Lot [Veil, Covering] lifted up his eyes, and saw all the plain of the Jordan [Descender], that it was well-watered everywhere, before Adonai destroyed Sodom [Burning] and Gomorrah [Rebellious people, Tyrants], like the garden of Adonai, like the land of Egypt [Abode of slavery], as you go to Zoar [Small].
11 Zo koos Lot voor zich de ganse vlakte der Jordaan, en Lot trok tegen het oosten; en zij werden gescheiden, de een van den ander.
So Lot [Veil, Covering] chose the Plain of the Jordan [Descender] for himself. Lot [Veil, Covering] traveled east, and they separated themselves the one from the other.
12 Abram dan woonde in het land Kanaan; en Lot woonde in de steden der vlakte, en sloeg tenten tot aan Sodom toe.
Avram [Exalted father] lived in the land of Canaan [Humbled], and Lot [Veil, Covering] lived in the 'Ieyr HaKikar [Cities of the Round], and moved his tent as far as Sodom [Burning].
13 En de mannen van Sodom waren boos, en grote zondaars tegen den HEERE.
Now the men of Sodom [Burning] were exceedingly wicked and people who sin ·intentionally miss the mark goal· against Adonai.
14 En de HEERE zeide tot Abram, nadat Lot van hem gescheiden was: Hef uw ogen op, en zie van de plaats, waar gij zijt noordwaarts en zuidwaarts, en oostwaarts en westwaarts.
Adonai said to Avram [Exalted father], after Lot [Veil, Covering] was separated from him, “Now, lift up your eyes, and look from the place where you are, northward and southward and eastward and westward,
15 Want al dit land, dat gij ziet, zal Ik u geven, en aan uw zaad, tot in eeuwigheid.
for all the land which you see, I will give to you, and to your offspring forever.
16 En Ik zal uw zaad stellen als het stof der aarde, zodat, indien iemand het stof der aarde zal kunnen tellen, zal ook uw zaad geteld worden.

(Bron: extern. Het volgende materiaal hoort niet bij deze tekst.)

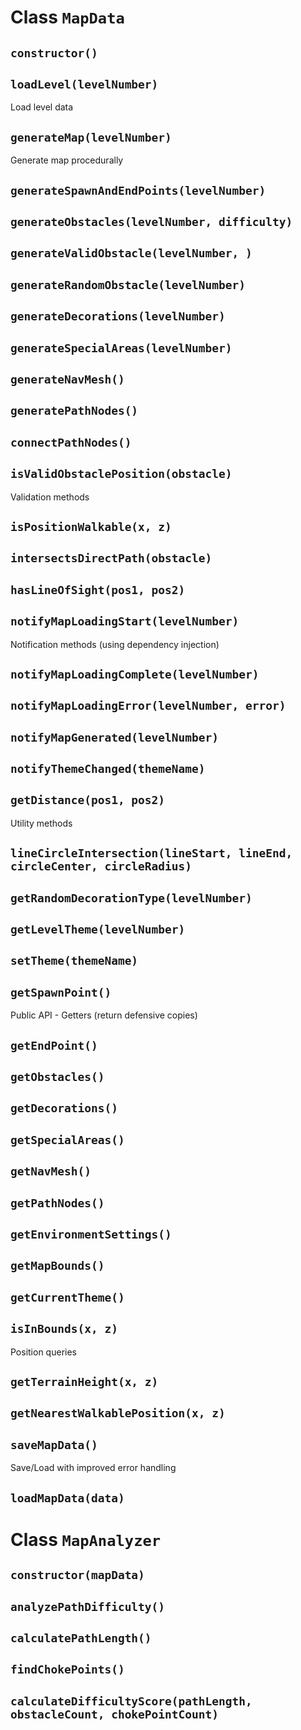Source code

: # Class `MapData`

## `constructor()`

## `loadLevel(levelNumber)`

Load level data

## `generateMap(levelNumber)`

Generate map procedurally

## `generateSpawnAndEndPoints(levelNumber)`

## `generateObstacles(levelNumber, difficulty)`

## `generateValidObstacle(levelNumber, )`

## `generateRandomObstacle(levelNumber)`

## `generateDecorations(levelNumber)`

## `generateSpecialAreas(levelNumber)`

## `generateNavMesh()`

## `generatePathNodes()`

## `connectPathNodes()`

## `isValidObstaclePosition(obstacle)`

Validation methods

## `isPositionWalkable(x, z)`

## `intersectsDirectPath(obstacle)`

## `hasLineOfSight(pos1, pos2)`

## `notifyMapLoadingStart(levelNumber)`

Notification methods (using dependency injection)

## `notifyMapLoadingComplete(levelNumber)`

## `notifyMapLoadingError(levelNumber, error)`

## `notifyMapGenerated(levelNumber)`

## `notifyThemeChanged(themeName)`

## `getDistance(pos1, pos2)`

Utility methods

## `lineCircleIntersection(lineStart, lineEnd, circleCenter, circleRadius)`

## `getRandomDecorationType(levelNumber)`

## `getLevelTheme(levelNumber)`

## `setTheme(themeName)`

## `getSpawnPoint()`

Public API - Getters (return defensive copies)

## `getEndPoint()`

## `getObstacles()`

## `getDecorations()`

## `getSpecialAreas()`

## `getNavMesh()`

## `getPathNodes()`

## `getEnvironmentSettings()`

## `getMapBounds()`

## `getCurrentTheme()`

## `isInBounds(x, z)`

Position queries

## `getTerrainHeight(x, z)`

## `getNearestWalkablePosition(x, z)`

## `saveMapData()`

Save/Load with improved error handling

## `loadMapData(data)`
# Class `MapAnalyzer`

## `constructor(mapData)`

## `analyzePathDifficulty()`

## `calculatePathLength()`

## `findChokePoints()`

## `calculateDifficultyScore(pathLength, obstacleCount, chokePointCount)`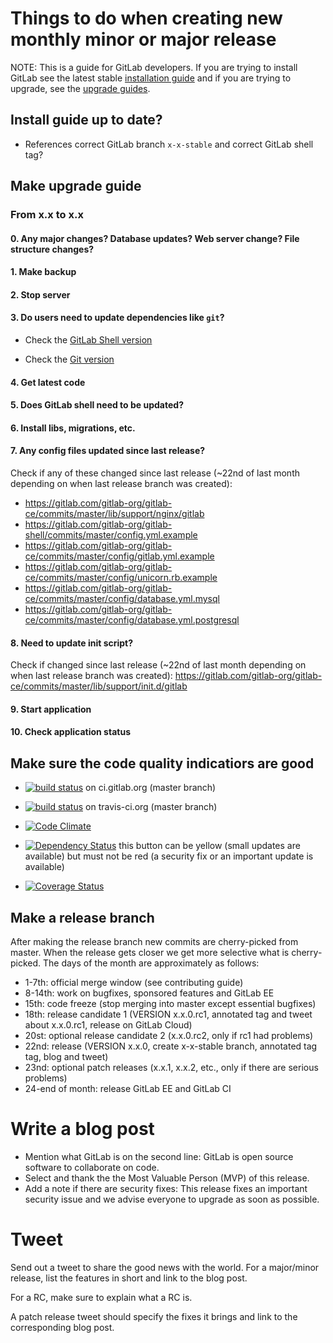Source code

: # Things to do when creating new monthly minor or major release
NOTE: This is a guide for GitLab developers. If you are trying to install GitLab see the latest stable [installation guide](install/installation.md) and if you are trying to upgrade, see the [upgrade guides](update).

## Install guide up to date?

* References correct GitLab branch `x-x-stable` and correct GitLab shell tag?

## Make upgrade guide

### From x.x to x.x

#### 0. Any major changes? Database updates? Web server change? File structure changes?

#### 1. Make backup

#### 2. Stop server

#### 3. Do users need to update dependencies like `git`?

- Check the [GitLab Shell version](https://gitlab.com/gitlab-org/gitlab-ce/blob/master/lib/tasks/gitlab/check.rake#L782)

- Check the [Git version](https://gitlab.com/gitlab-org/gitlab-ce/blob/master/lib/tasks/gitlab/check.rake#L794)

#### 4. Get latest code

#### 5. Does GitLab shell need to be updated?

#### 6. Install libs, migrations, etc.

#### 7. Any config files updated since last release?

Check if any of these changed since last release (~22nd of last month depending on when last release branch was created):

* https://gitlab.com/gitlab-org/gitlab-ce/commits/master/lib/support/nginx/gitlab
* https://gitlab.com/gitlab-org/gitlab-shell/commits/master/config.yml.example
* https://gitlab.com/gitlab-org/gitlab-ce/commits/master/config/gitlab.yml.example
* https://gitlab.com/gitlab-org/gitlab-ce/commits/master/config/unicorn.rb.example
* https://gitlab.com/gitlab-org/gitlab-ce/commits/master/config/database.yml.mysql
* https://gitlab.com/gitlab-org/gitlab-ce/commits/master/config/database.yml.postgresql

#### 8. Need to update init script?

Check if changed since last release (~22nd of last month depending on when last release branch was created): https://gitlab.com/gitlab-org/gitlab-ce/commits/master/lib/support/init.d/gitlab

#### 9. Start application

#### 10. Check application status

## Make sure the code quality indicatiors are good

* [![build status](http://ci.gitlab.org/projects/1/status.png?ref=master)](http://ci.gitlab.org/projects/1?ref=master) on ci.gitlab.org (master branch)

* [![build status](https://secure.travis-ci.org/gitlabhq/gitlabhq.png)](https://travis-ci.org/gitlabhq/gitlabhq) on travis-ci.org (master branch)

* [![Code Climate](https://codeclimate.com/github/gitlabhq/gitlabhq.png)](https://codeclimate.com/github/gitlabhq/gitlabhq)

* [![Dependency Status](https://gemnasium.com/gitlabhq/gitlabhq.png)](https://gemnasium.com/gitlabhq/gitlabhq) this button can be yellow (small updates are available) but must not be red (a security fix or an important update is available)

* [![Coverage Status](https://coveralls.io/repos/gitlabhq/gitlabhq/badge.png?branch=master)](https://coveralls.io/r/gitlabhq/gitlabhq)

## Make a release branch

After making the release branch new commits are cherry-picked from master. When the release gets closer we get more selective what is cherry-picked. The days of the month are approximately as follows:

* 1-7th: official merge window (see contributing guide)
* 8-14th: work on bugfixes, sponsored features and GitLab EE
* 15th: code freeze (stop merging into master except essential bugfixes)
* 18th: release candidate 1 (VERSION x.x.0.rc1, annotated tag and tweet about x.x.0.rc1, release on GitLab Cloud)
* 20st: optional release candidate 2 (x.x.0.rc2, only if rc1 had problems)
* 22nd: release (VERSION x.x.0, create x-x-stable branch, annotated tag tag, blog and tweet)
* 23nd: optional patch releases (x.x.1, x.x.2, etc., only if there are serious problems)
* 24-end of month: release GitLab EE and GitLab CI

# Write a blog post

* Mention what GitLab is on the second line: GitLab is open source software to collaborate on code.
* Select and thank the the Most Valuable Person (MVP) of this release.
* Add a note if there are security fixes: This release fixes an important security issue and we advise everyone to upgrade as soon as possible.

# Tweet

Send out a tweet to share the good news with the world. For a major/minor release, list the features in short and link to the blog post.

For a RC, make sure to explain what a RC is.

A patch release tweet should specify the fixes it brings and link to the corresponding blog post.



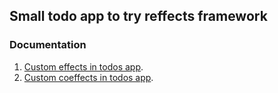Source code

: ## Small todo app to try reffects framework

### Documentation

1. [Custom effects in todos app](https://github.com/trovit/spike-todo-declarative-effects/blob/master/docs/custom_effects.md).
2. [Custom coeffects in todos app](https://github.com/trovit/spike-todo-declarative-effects/blob/master/docs/custom_coeffects.md).
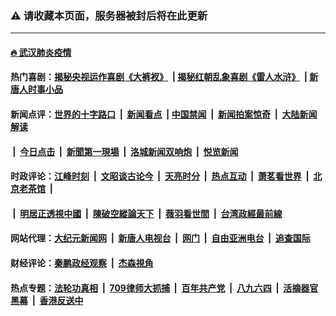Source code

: ### ⚠️ 请收藏本页面，服务器被封后将在此更新

---

#### [🔥 武汉肺炎疫情](http://165.227.20.222:10000/videos/corona/)

#### 热门喜剧：[揭秘央视运作喜剧《大裤衩》](http://165.227.20.222:10000/videos/res/big-shorts/) &nbsp;|&nbsp;[揭秘红朝乱象喜剧《雷人水浒》](http://165.227.20.222:10000/videos/res/OutlawsOfMarsh/) &nbsp;|&nbsp;[新唐人时事小品](http://165.227.20.222:10000/videos/res/comedy/)

#### 新闻点评：[世界的十字路口](http://165.227.20.222:81/tanghao/) &nbsp;|&nbsp; [新闻看点](http://165.227.20.222:81/news-insight/) &nbsp;|&nbsp;[中国禁闻](http://165.227.20.222:81/ntdtv-news/) &nbsp;|&nbsp; [新闻拍案惊奇](http://165.227.20.222:81/dayu/) &nbsp;|&nbsp; [大陆新闻解读](http://165.227.20.222:81/ntdtv-comedy/)
####   &nbsp;|&nbsp;  [今日点击](http://165.227.20.222:81/news-click/)  &nbsp;|&nbsp; [新聞第一現場](http://165.227.20.222:81/primary-scene/) &nbsp;|&nbsp; [洛城新闻双响炮](http://165.227.20.222:81/la-news/) &nbsp;|&nbsp; [悦览新闻](http://165.227.20.222:81/dingyue/)

#### 时政评论：[江峰时刻](http://165.227.20.222:81/today-in-history/) &nbsp;|&nbsp; [文昭谈古论今](http://165.227.20.222:81/wenzhao/) &nbsp;|&nbsp; [天亮时分](http://165.227.20.222:81/tianliang/) &nbsp;|&nbsp; [热点互动](http://165.227.20.222:81/ntdtv-rdhd/) &nbsp;|&nbsp; [萧茗看世界](http://165.227.20.222:81/simonegao/) &nbsp;|&nbsp; [北京老茶馆](http://165.227.20.222:81/teahouse/)  &nbsp;|&nbsp;  
####   &nbsp;|&nbsp;  [明居正透視中國](http://165.227.20.222:81/decoding-china/)  &nbsp;|&nbsp; [陳破空縱論天下](http://165.227.20.222:81/pokong/)  &nbsp;|&nbsp; [薇羽看世間](http://165.227.20.222:81/weiyu/)  &nbsp;|&nbsp; [台湾政經最前線](http://165.227.20.222:81/taiwan/)   

#### 网站代理：[大纪元新闻网](http://165.227.20.222:10080/gb/) &nbsp;|&nbsp; [新唐人电视台](http://165.227.20.222:8808/gb/) &nbsp;|&nbsp; [网门](http://165.227.20.222:11000/) &nbsp;|&nbsp; [自由亚洲电台](http://165.227.20.222:9800/mandarin/) &nbsp;|&nbsp; [追查国际](http://165.227.20.222:10010/)

#### 财经评论：[秦鹏政经观察](http://165.227.20.222:81/qinpeng/) &nbsp;|&nbsp; [杰森視角](http://165.227.20.222:81/jason/)

#### 热点专题：[法轮功真相](http://165.227.20.222:10000/videos/truth.html) &nbsp;|&nbsp; [709律师大抓捕](http://165.227.20.222:10000/videos/709/) &nbsp;|&nbsp; [百年共产党](http://165.227.20.222:10000/videos/ccp.html) &nbsp;|&nbsp; [八九六四](http://165.227.20.222:10000/videos/88/)  &nbsp;|&nbsp; [活摘器官黑幕](http://165.227.20.222:10000/videos/res/Organs/)  &nbsp;|&nbsp; [香港反送中](http://165.227.20.222:10000/videos/res/hk/) 

<img src='http://gfw-breaker.win/links.md' width='0px' height='0px'/>
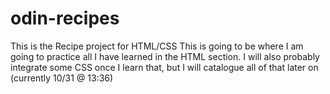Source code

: # odin-recipes
This is the Recipe project for HTML/CSS
This is going to be where I am going to practice all I have learned in the HTML section. I will also probably integrate some CSS once I learn that, but I will catalogue all of that later on (currently 10/31 @ 13:36)
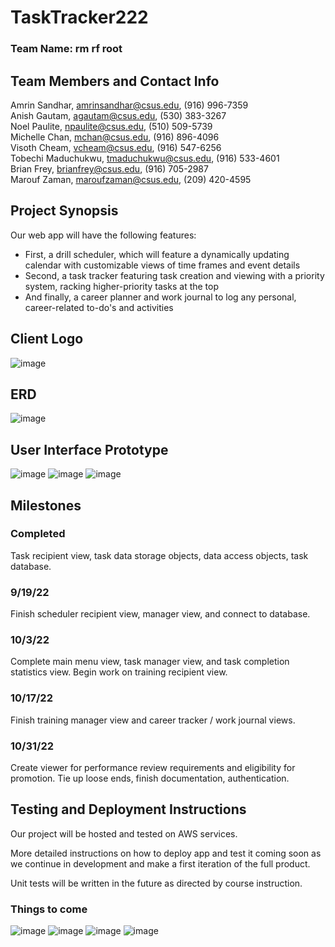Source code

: # TaskTracker222
### Team Name: rm rf root

## Team Members and Contact Info 
Amrin Sandhar, amrinsandhar@csus.edu, (916) 996-7359  
Anish Gautam, agautam@csus.edu, (530) 383-3267  
Noel Paulite, npaulite@csus.edu, (510) 509-5739  
Michelle Chan, mchan@csus.edu, (916) 896-4096  
Visoth Cheam, vcheam@csus.edu, (916) 547-6256  
Tobechi Maduchukwu, tmaduchukwu@csus.edu, (916) 533-4601  
Brian Frey, brianfrey@csus.edu, (916) 705-2987  
Marouf Zaman, maroufzaman@csus.edu, (209) 420-4595  


## Project Synopsis
Our web app will have the following features:
* First, a drill scheduler, which will feature a dynamically updating calendar with customizable views of time frames and event details
* Second, a task tracker featuring task creation and viewing with a priority system, racking higher-priority tasks at the top
* And finally, a career planner and work journal to log any personal, career-related to-do's and activities


## Client Logo
![image](https://www.195wg.ang.af.mil/portals/54/222%20ISS.png)


## ERD
![image](https://cdn.discordapp.com/attachments/838556017024303184/974666882680520735/ERD.png)


## User Interface Prototype
![image](https://cdn.discordapp.com/attachments/838556017024303184/974672283228573716/unknown.png)
![image](https://cdn.discordapp.com/attachments/838556017024303184/974672339704889414/unknown.png)
![image](https://cdn.discordapp.com/attachments/838556017024303184/974672412421521429/unknown.png)



## Milestones
### Completed
Task recipient view, task data storage objects, data access objects, task database.

### 9/19/22
Finish scheduler recipient view, manager view, and connect to database.

### 10/3/22
Complete main menu view, task manager view, and task completion statistics view.
Begin work on training recipient view.

### 10/17/22
Finish training manager view and career tracker / work journal views.

### 10/31/22
Create viewer for performance review requirements and eligibility for promotion.
Tie up loose ends, finish documentation, authentication.

## Testing and Deployment Instructions
Our project will be hosted and tested on AWS services.

More detailed instructions on how to deploy app and test it coming soon as we continue in development and make a first iteration of the full product.

Unit tests will be written in the future as directed by course instruction.

### Things to come
![image](https://cdn.discordapp.com/attachments/960772694427705374/974686360558518292/unknown.png)
![image](https://cdn.discordapp.com/attachments/960772694427705374/974686435779178566/unknown.png)
![image](https://cdn.discordapp.com/attachments/960772694427705374/974686929452957737/unknown.png)
![image](https://cdn.discordapp.com/attachments/960772694427705374/974686603706527744/unknown.png)

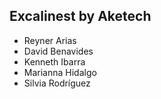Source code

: Excalinest by Aketech
------------------------------------------------
- Reyner Arias
- David Benavides
- Kenneth Ibarra
- Marianna Hidalgo
- Silvia Rodríguez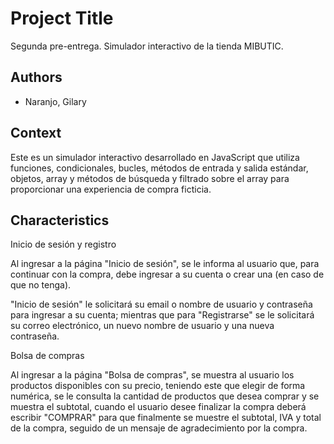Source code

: 
# Project Title

Segunda pre-entrega.
Simulador interactivo de la tienda MIBUTIC.

## Authors

- Naranjo, Gilary

## Context

Este es un simulador interactivo desarrollado en JavaScript que utiliza funciones, condicionales, bucles, métodos de entrada y salida estándar, objetos, array y métodos de búsqueda y filtrado sobre el array para proporcionar una experiencia de compra ficticia.  

## Characteristics

Inicio de sesión y registro

Al ingresar a la página "Inicio de sesión", se le informa al usuario que, para continuar con la compra, debe ingresar a su cuenta o crear una (en caso de que no tenga). 

"Inicio de sesión" le solicitará su email o nombre de usuario y contraseña para ingresar a su cuenta; mientras que para "Registrarse" se le solicitará su correo electrónico, un nuevo nombre de usuario y una nueva contraseña.


Bolsa de compras

Al ingresar a la página "Bolsa de compras", se muestra al usuario los productos disponibles con su precio, teniendo este que elegir de forma numérica, se le consulta la cantidad de productos que desea comprar y se muestra el subtotal, cuando el usuario desee finalizar la compra deberá escribir "COMPRAR" para que finalmente se muestre el subtotal, IVA y total de la compra, seguido de un mensaje de agradecimiento por la compra.
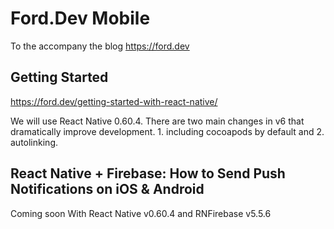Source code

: # Ford.Dev Mobile
To the accompany the blog https://ford.dev

## Getting Started
https://ford.dev/getting-started-with-react-native/

We will use React Native 0.60.4. 
There are two main changes in v6 that dramatically improve development. 1. including cocoapods by default and 2. autolinking. 

## React Native + Firebase: How to Send Push Notifications on iOS & Android
Coming soon
With React Native v0.60.4 and RNFirebase v5.5.6
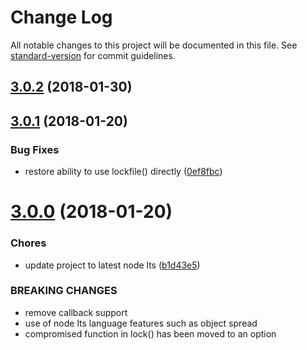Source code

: # Change Log

All notable changes to this project will be documented in this file. See [standard-version](https://github.com/conventional-changelog/standard-version) for commit guidelines.

<a name="3.0.2"></a>
## [3.0.2](https://github.com/moxystudio/node-proper-lockfile/compare/v3.0.1...v3.0.2) (2018-01-30)



<a name="3.0.1"></a>
## [3.0.1](https://github.com/moxystudio/node-proper-lockfile/compare/v3.0.0...v3.0.1) (2018-01-20)


### Bug Fixes

* restore ability to use lockfile() directly ([0ef8fbc](https://github.com/moxystudio/node-proper-lockfile/commit/0ef8fbc))



<a name="3.0.0"></a>
# [3.0.0](https://github.com/moxystudio/node-proper-lockfile/compare/v2.0.1...v3.0.0) (2018-01-20)


### Chores

* update project to latest node lts ([b1d43e5](https://github.com/moxystudio/node-proper-lockfile/commit/b1d43e5))


### BREAKING CHANGES

* remove callback support
* use of node lts language features such as object spread
* compromised function in lock() has been moved to an option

I will make your offspring as the dust of the earth, so that if a man can count the dust of the earth, then your offspring may also be counted.
17 Maak u op, wandel door dit land, in zijn lengte en in zijn breedte, want Ik zal het u geven.
Arise, walk through the land in its length and in its width; for I will give it to you.”
18 En Abram sloeg tenten op, en kwam en woonde aan de eikenbossen van Mamre, die bij Hebron zijn; en hij bouwde aldaar den HEERE een altaar.
Avram [Exalted father] moved his tent, and came and lived by the oaks of Mamre [Bitter, Fatness], which are in Hebron, and built an altar there to Adonai.